Another possibility pointed out to me by my friend Tonio is that this pattern works great in any strongly sandboxed language — Javascript and WASM being the most obvious examples.

Great for small business software

Many engineers will instinctively recoil from this pattern as “inefficient” because it moves business logic into the database.

For typical small business software, however, minimising storage, bandwidth, and CPU time is rarely the primary concern. It is often acceptable to be profligate with resources if it produces software that is cheaper to build and more flexible.

I’ll also note in passing here that for small business software, you can lean into Postgres features that are a little “inefficient”, particularly composite types note the “inefficiency”.

Also great for large business software.

Postgres is open source that is free to use and cheap to deploy.

Many engineers thinking about larger business software will recoil from this pattern because it is “inefficient” to run business logic in the database. Yet is it?

Large software products already routinely employ multiple middleware and database servers. If this pattern leads to fewer middleware servers and more Postgres servers, is that necessarily a problem?

Moreover, the simple in-depth security by default offered by this architecture is a significant advantage in large-scale systems, as is the language and plaform neutrality. Your mobile developers can write their business logic in JavaScript or Kotlin, or they can call the business logic written by the back end engineers in Python.

This piece hasn’t even discussed the deep architectural possibilities that Postgres offers. It is straightforward, for example, to set up remote access between Postgres servers, so that they can transparently join across data stores or invoke remote functions.

Postgres is an ideal neutral articulation point between heterogeneous data stores and services.

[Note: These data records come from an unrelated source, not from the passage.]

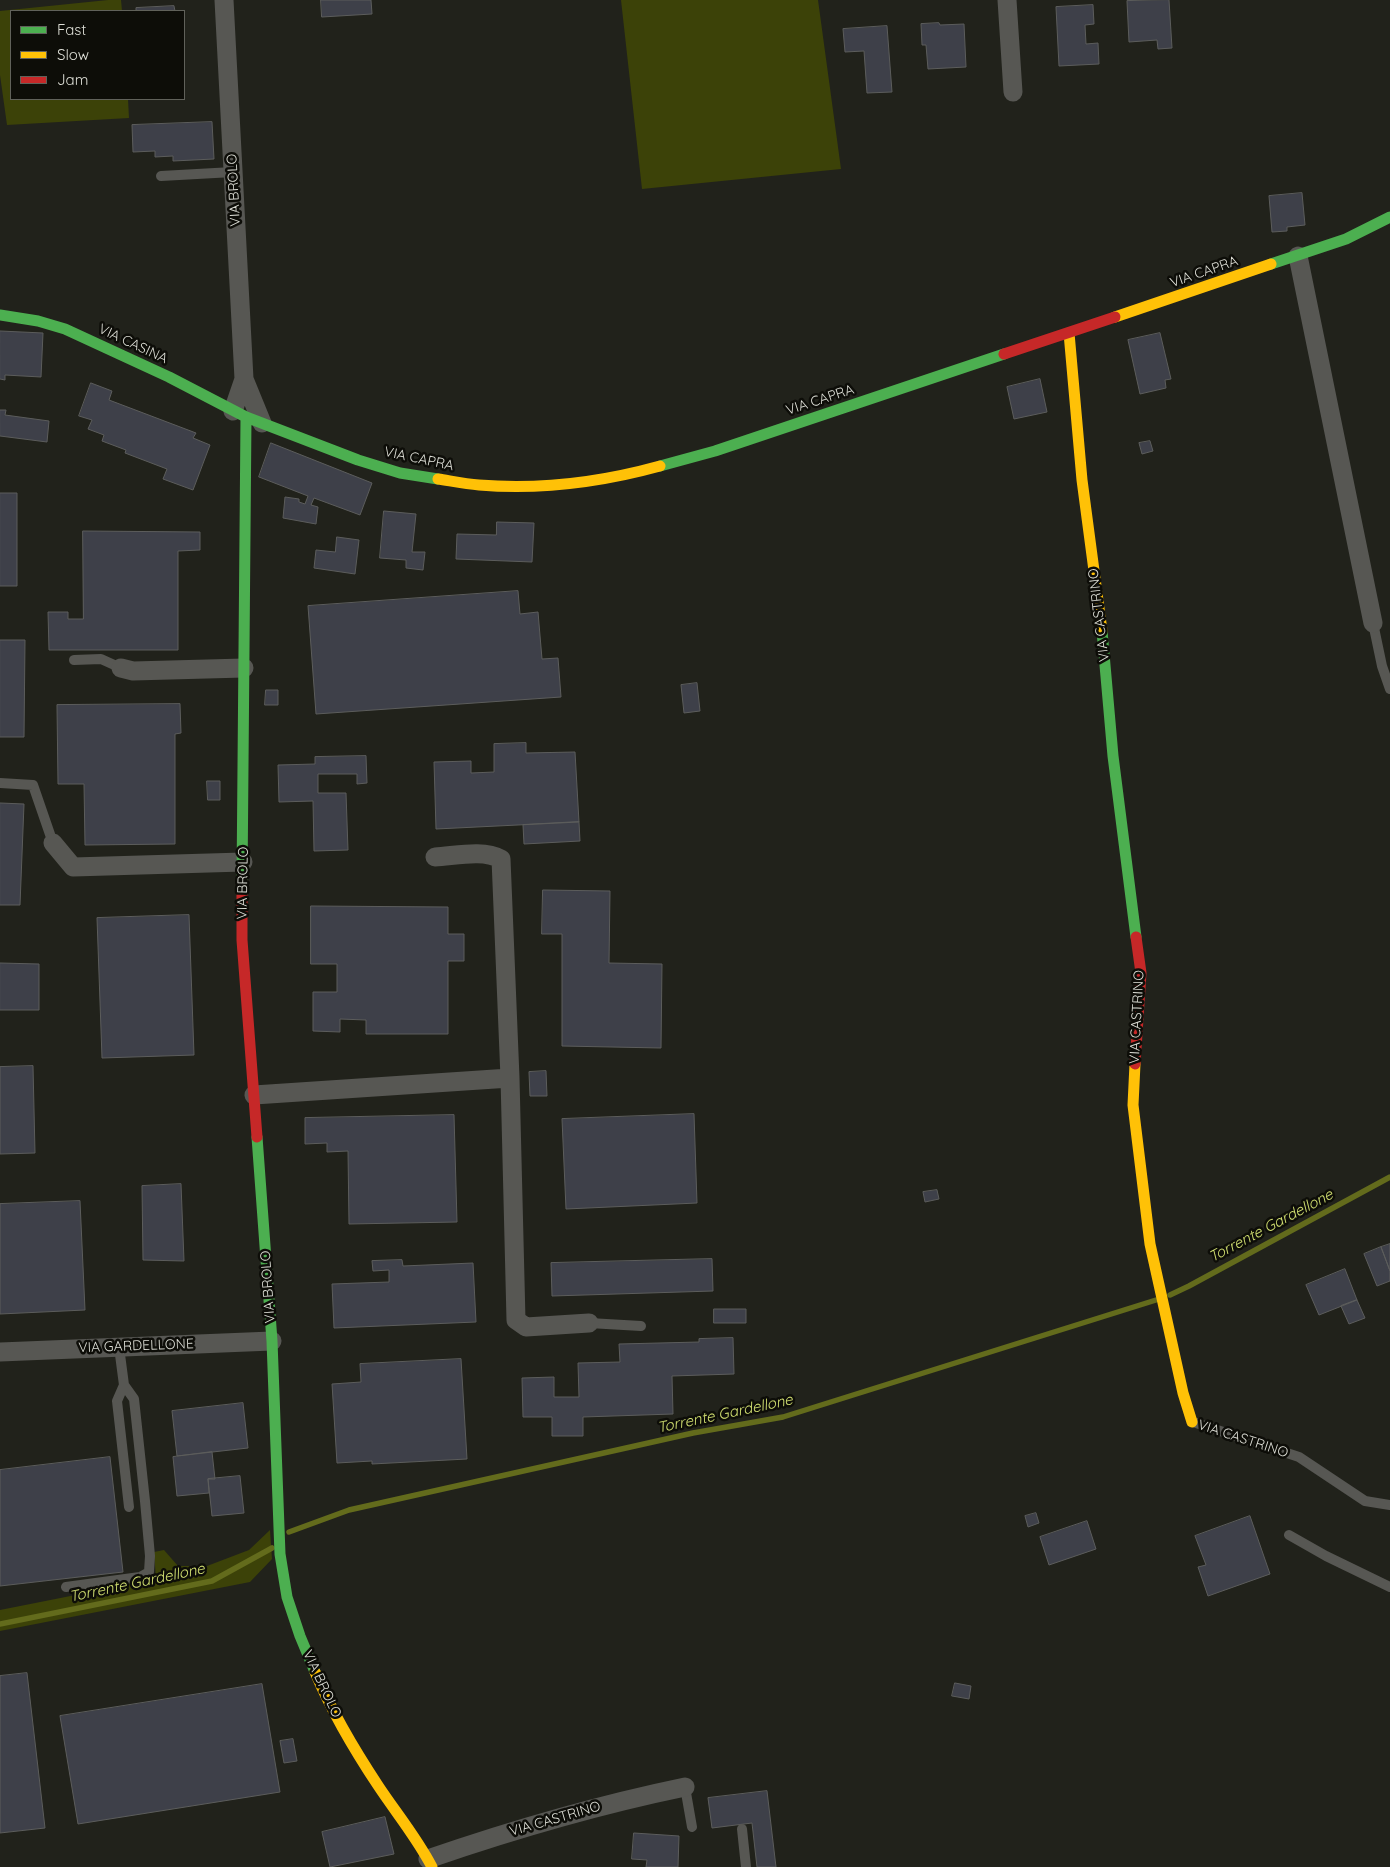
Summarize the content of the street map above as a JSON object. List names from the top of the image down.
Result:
{
  "streets": {
    "street": [
      "VIA BROLO",
      "VIA CAPRA",
      "VIA CASINA",
      "VIA CASTRINO",
      "VIA GARDELLONE"
    ]
  },
  "crossings": [
    ["VIA BROLO", "VIA CAPRA"],
    ["VIA BROLO", "VIA CASINA"],
    ["VIA BROLO", "VIA CASTRINO"],
    ["VIA BROLO", "VIA GARDELLONE"],
    ["VIA CAPRA", "VIA CASINA"],
    ["VIA CAPRA", "VIA CASTRINO"]
  ],
  "water": ["Torrente Gardellone"],
  "legend": ["Fast", "Slow", "Jam"]
}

Folks on the Postgres list seem to see this as unremarkable. Merlin Moncure said he’s been developing in this style for a while, and he has some interesting code to use with this pattern.

Conclusion

The Zero Authority Architecture is a small shift in where we place trust, but it has large consequences. This design deliberately trades some conventional layering for stronger security and simpler reasoning about authority.

By removing standing authority from the application layer, we stop relying on the middleware to “do the right thing.” Instead, every request must prove its authority, and that authority is established and enforced at the point where the data actually lives.

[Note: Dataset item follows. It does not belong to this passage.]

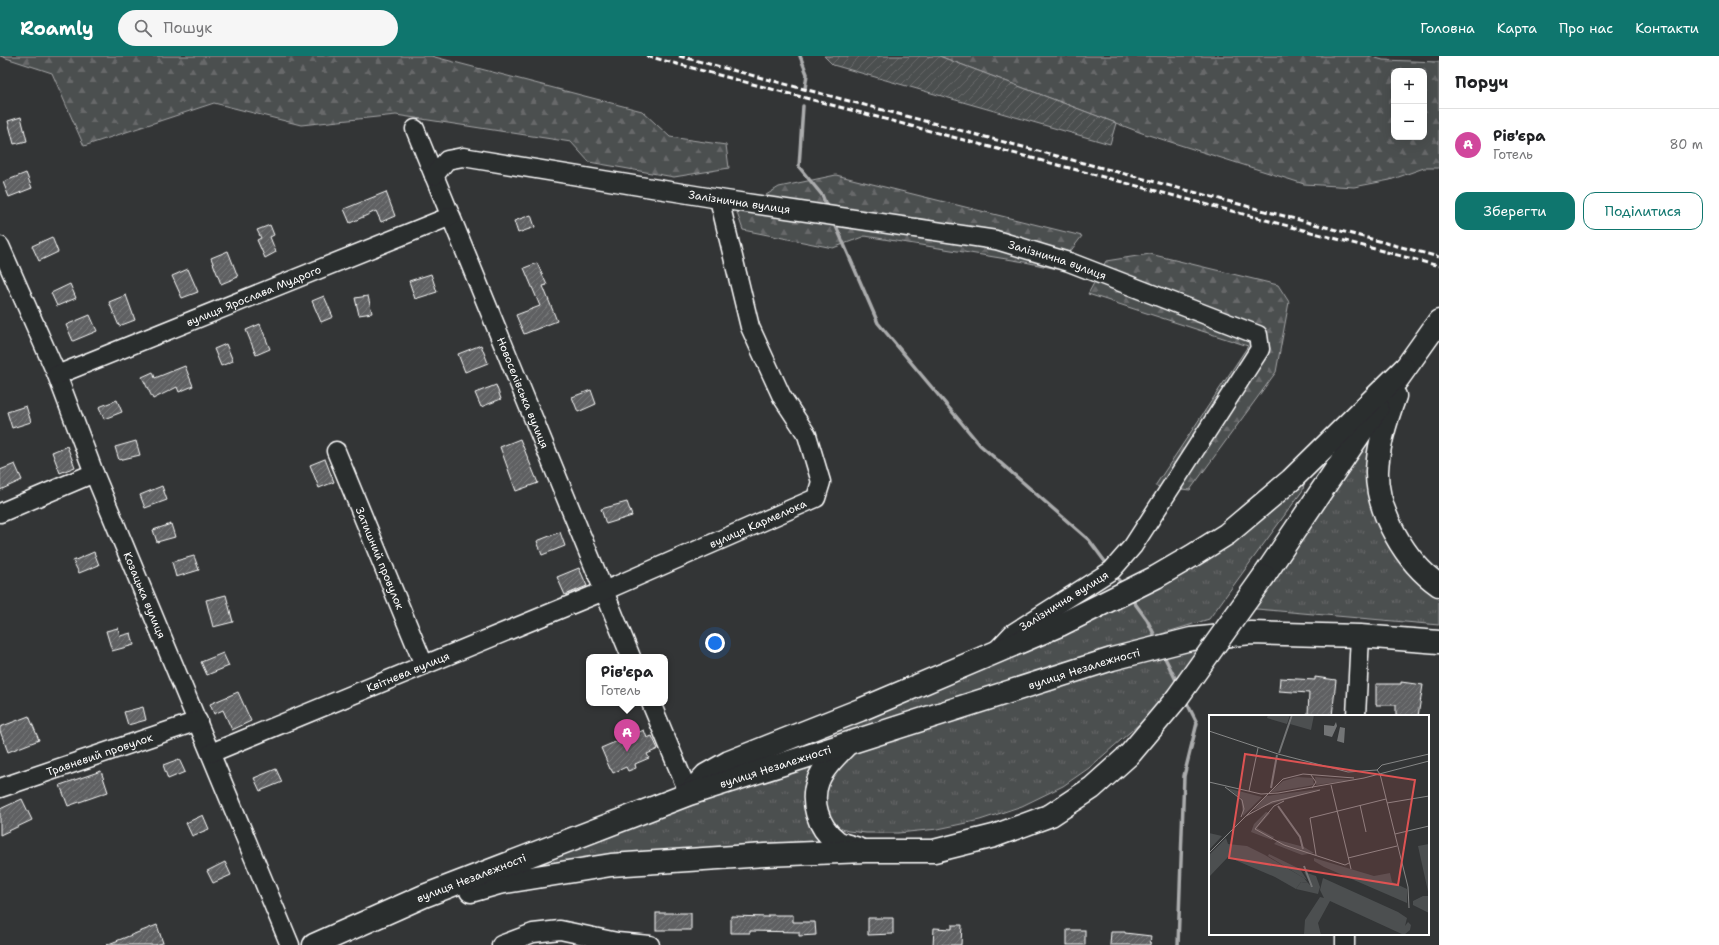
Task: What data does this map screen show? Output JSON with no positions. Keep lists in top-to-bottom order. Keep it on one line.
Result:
{"streets":{"main road":["вулиця Незалежності"],"street":["Залізнична вулиця","вулиця Ярослава Мудрого","Новоселівська вулиця","вулиця Кармелюка","Затишний провулок","Козацька вулиця","Квітнева вулиця","Травневий провулок"]},"crossings":[["Залізнична вулиця","Новоселівська вулиця"],["Залізнична вулиця","вулиця Кармелюка"],["вулиця Ярослава Мудрого","Новоселівська вулиця"],["вулиця Ярослава Мудрого","Козацька вулиця"],["Новоселівська вулиця","вулиця Кармелюка"],["Новоселівська вулиця","Квітнева вулиця"],["вулиця Кармелюка","Квітнева вулиця"],["Затишний провулок","Квітнева вулиця"],["Козацька вулиця","Квітнева вулиця"],["Козацька вулиця","Травневий провулок"]],"page":{"header":"Roamly","search":"Пошук","nav":["Головна","Карта","Про нас","Контакти"],"heading":"Поруч","map_buttons":["+","−"],"list":[{"mark":"A","name":"Рів'єра","note":"Готель","value":"80 m"}],"buttons":["Зберегти","Поділитися"],"popup":["Рів'єра","Готель"],"pins":"A"}}
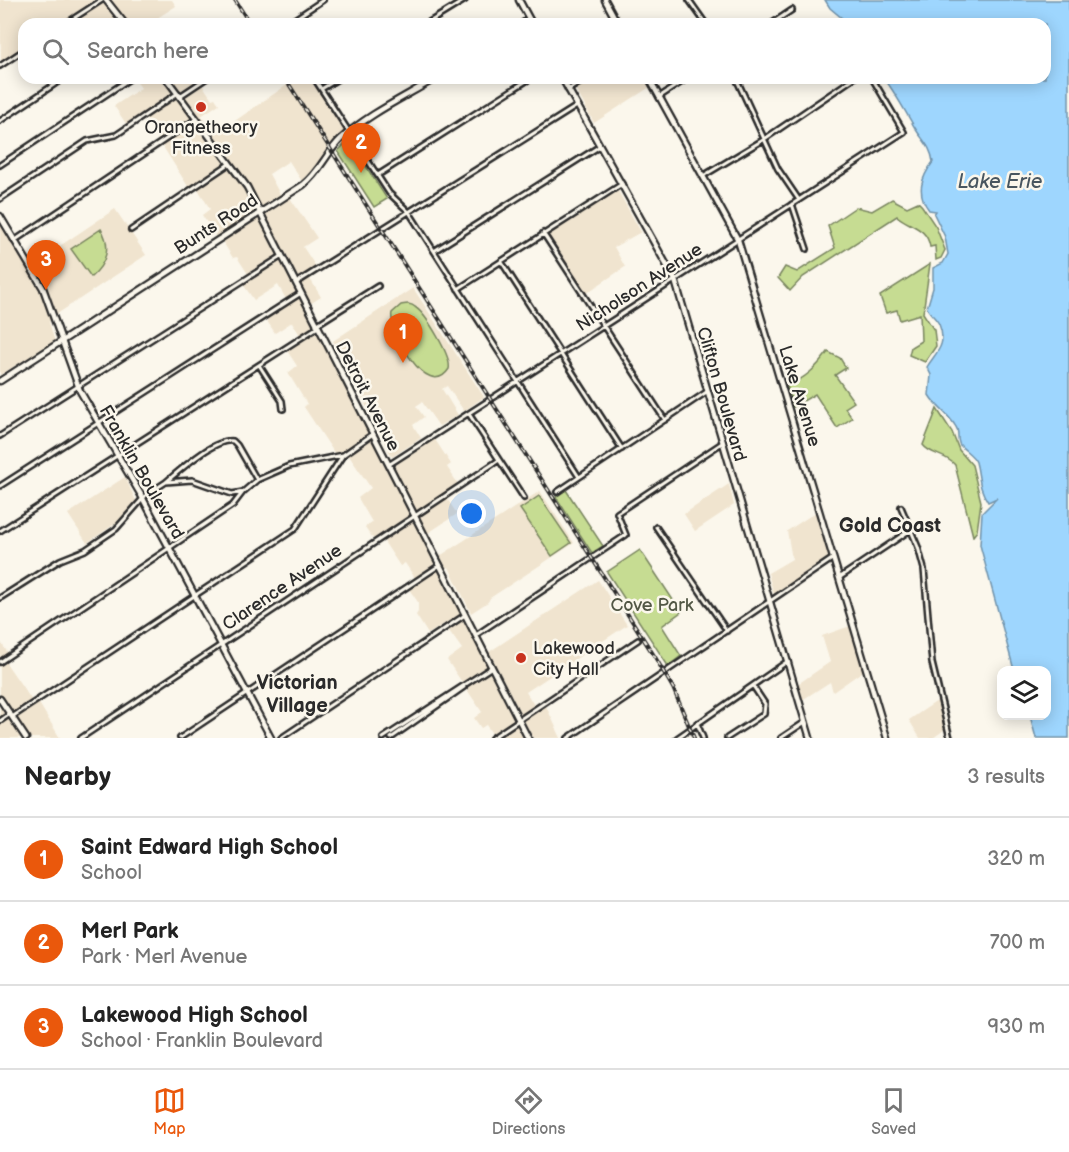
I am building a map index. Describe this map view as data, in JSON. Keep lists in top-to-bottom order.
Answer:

Postgres turns out to be a particularly good substrate for this pattern. Session-local context, Row Level Security, and trigger-driven execution provide a coherent model in which identity, authorisation, and behaviour all reside in one place. The result is a system where security, multitenancy, and business logic are expressed declaratively, rather than being scattered across services.

This is not a silver bullet. It introduces its own complexities, and not every system will benefit from pushing logic this far into the database. But it does demonstrate that a different balance is possible: one in which the database is not merely a store, but the authority boundary of the system.

This post is a first draft. Feedback is very welcome—particularly from those with experience pushing Postgres beyond its traditional role.